Come for me, search me out. I’m sorry, I don’t have a sign on my back that states “I want to be saved”, and I apologize that you cannot tell just by looking at me. But, I need a Savior. I am tired. I’ve tried the normal delicacies of life, family, education, career, friends, and success; through it all I’m still empty.
I desire so much of the world as something within keeps cringing saying this isn’t right. How does something within me not agree with what I am doing, I have not come to Christ? I am torn within wanting to do me; yet there’s an alarm that rings and rings and rings. And, I can’t fix it, seemingly nothing identifies with it. It’s like a bottomless pit that spans so deep with everything I pour into it - it dissolves and I pour more trying to stay balance as this alarm quietly rings not this. I thought if I focused on positive energy and spoke affirmations to myself the affirmations would help me. I also thought that if I was kind to people the emptiness would go away. But yet I wake everyday repeating the same scenario of life.

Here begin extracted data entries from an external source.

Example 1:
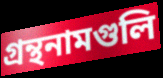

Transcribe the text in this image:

গ্রন্থনামগুলি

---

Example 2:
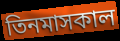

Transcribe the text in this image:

তিনমাসকাল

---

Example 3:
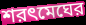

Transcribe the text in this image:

শরৎমেঘের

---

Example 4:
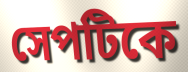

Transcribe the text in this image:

সেপটিকে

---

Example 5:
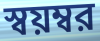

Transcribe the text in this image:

স্বয়ম্বর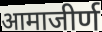
आमाजीर्ण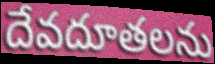
దేవదూతలను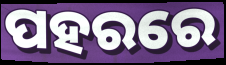
ପହରରେ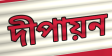
দীপায়ন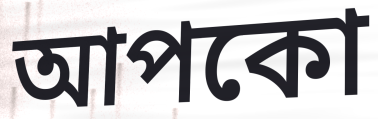
আপকো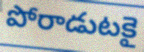
పోరాడుటకై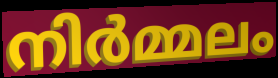
നിർമ്മലം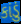
કાંડુંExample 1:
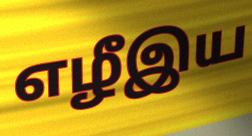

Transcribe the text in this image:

எழீஇய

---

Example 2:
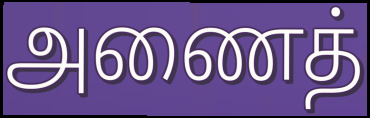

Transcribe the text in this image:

அணைத்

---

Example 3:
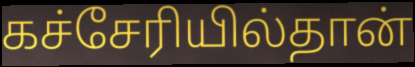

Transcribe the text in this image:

கச்சேரியில்தான்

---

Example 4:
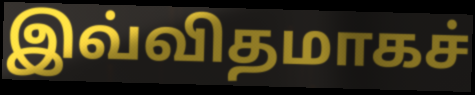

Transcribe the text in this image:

இவ்விதமாகச்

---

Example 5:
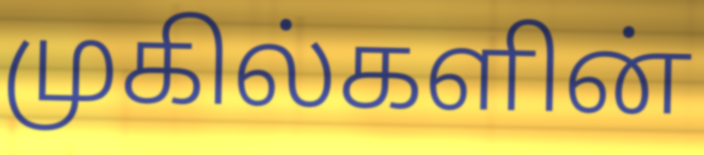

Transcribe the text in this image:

முகில்களின்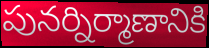
పునర్నిర్మాణానికి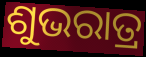
ଶୁଭରାତ୍ର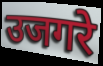
उजगरेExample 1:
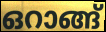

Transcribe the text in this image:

ഒറാങ്ങ്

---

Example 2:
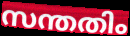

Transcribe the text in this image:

സന്തതിം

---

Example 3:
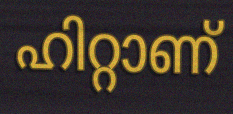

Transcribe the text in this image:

ഹിറ്റാണ്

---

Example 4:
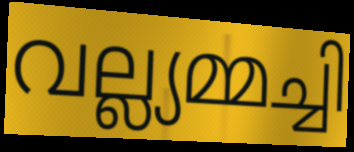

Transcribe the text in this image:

വല്ല്യമ്മച്ചി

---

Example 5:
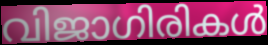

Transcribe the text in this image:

വിജാഗിരികൾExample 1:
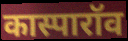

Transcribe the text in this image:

कास्पारॉव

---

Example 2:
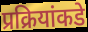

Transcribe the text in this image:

प्रक्रियांकडे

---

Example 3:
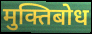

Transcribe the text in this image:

मुक्तिबोध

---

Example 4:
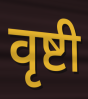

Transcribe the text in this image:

वृष्टी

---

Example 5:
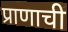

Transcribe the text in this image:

प्राणाची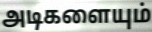
அடிகளையும்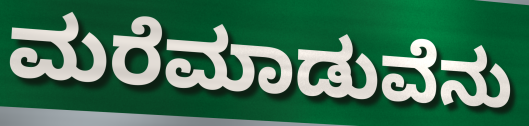
ಮರೆಮಾಡುವೆನು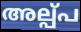
അല്പ്പ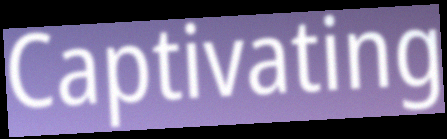
CaptivatingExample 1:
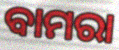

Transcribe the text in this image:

ବାମରା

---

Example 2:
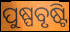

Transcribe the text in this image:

ପୁଷ୍ପବୃଷ୍ଟି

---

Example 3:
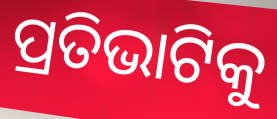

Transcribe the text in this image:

ପ୍ରତିଭାଟିକୁ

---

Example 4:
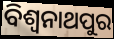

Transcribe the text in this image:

ବିଶ୍ଵନାଥପୁର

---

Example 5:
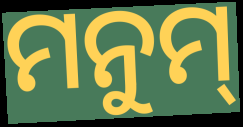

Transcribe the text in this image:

ମନୁମ୍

Never let what I look like or what I have or not have become the reason you don’t Approach Me… Come look for me. I want a personal relationship with Jesus Christ. Bring Jesus to me..be concerned about me-soul. If and when you come for me, I’ll be waiting for you to approach me. I might not look like it but I’m hoping that you say something to me. On the contrary, if you don’t come, if you don't believe that you can reach me, if you have doubts when you see me; then I’m damned and (hell bound) as then there’s no hope for those of us who can’t fill the void and are Not Saved. Pre-judging is a killer!
I know it’s a little frightening approaching someone that you don’t know, but think of the joy of Salvation you’ll be affording a person like me. Give me a chance to come to Your Savior. Give me an opportunity to have the opportunities that you have with Jesus Christ. Give me a chance to experience the Love of God. Bring Jesus to me!